Ein praktischer Tipp zum Bestellen: In vielen Lokalen werden ungefragt kleine Vorspeisen wie Oliven, Brot oder Käse auf den Tisch gestellt (couvert) – diese sind nicht gratis und werden berechnet, wenn du sie isst. Du darfst sie aber höflich zurückgehen lassen.

Die Tageskarten in Lissabons Tascas sind oft nur auf Portugiesisch und manchmal handgeschrieben an einer Tafel – ein Foto der Karte zum Übersetzen hilft dir, die zahlreichen Fisch- und Bacalhau-Variationen zu unterscheiden und das passende Gericht zu wählen.

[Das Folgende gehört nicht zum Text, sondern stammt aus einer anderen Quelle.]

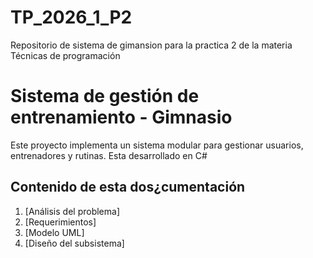 # TP_2026_1_P2
Repositorio de sistema de gimansion para la practica 2 de la materia Técnicas de programación

# Sistema de gestión de entrenamiento - Gimnasio
Este proyecto implementa un sistema modular para gestionar usuarios, entrenadores y rutinas. Esta desarrollado en C#

## Contenido de esta dos¿cumentación
1. [Análisis del problema]
2. [Requerimientos]
3. [Modelo UML]
4. [Diseño del subsistema]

Plane für Lissabon drei bis vier Tage ein, nimm die Straßenbahn 28 durch die Altstadt und gönne dir einen Tagesausflug ins nahe Sintra oder nach Belém.

Beste Reisezeit

März bis Mai und September bis Oktober sind die besten Monate: warm, hell und mild genug, dass die Hügel Vergnügen statt Prüfung sind. Der Juni ist der lauteste und wohl schönste Monat, wenn die Festas de Lisboa die Alfama mit gegrillten Sardinen, Papiergirlanden und Straßenfesten rund um Santo António am 12. und 13. Juni füllen. Juli und August sind heiß und voll, und Mitte August leert sich die Stadt von Einheimischen. Der Winter ist mild und feucht, die Hotelpreise fallen deutlich, und das Licht über dem Tejo ist dann am schönsten.

Praktisches vor Ort

Hol dir eine aufladbare Viva-Viagem-Karte; sie gilt für Metro, Busse, Trams und Standseilbahnen. Die Tram 28 ist die berühmte Strecke durch Graça, Alfama und Baixa – und zugleich der Arbeitsplatz von Taschendieben: früh am Morgen fahren, Tasche vorne tragen. Die Standseilbahnen und der Aufzug Santa Justa ersparen echte Steigungen. Sonst ist Lissabon eine Laufstadt mit brutal steilen, polierten Pflastersteinen, also Schuhe mit Grip statt glatter Sohlen. Der couvert – Brot, Oliven, Käse, ungefragt gebracht – wird berechnet, wenn du davon isst, und lässt sich ohne Anstoß zurückgehen lassen. Trinkgeld ist bescheiden: aufrunden oder fünf bis zehn Prozent nach einem guten Essen.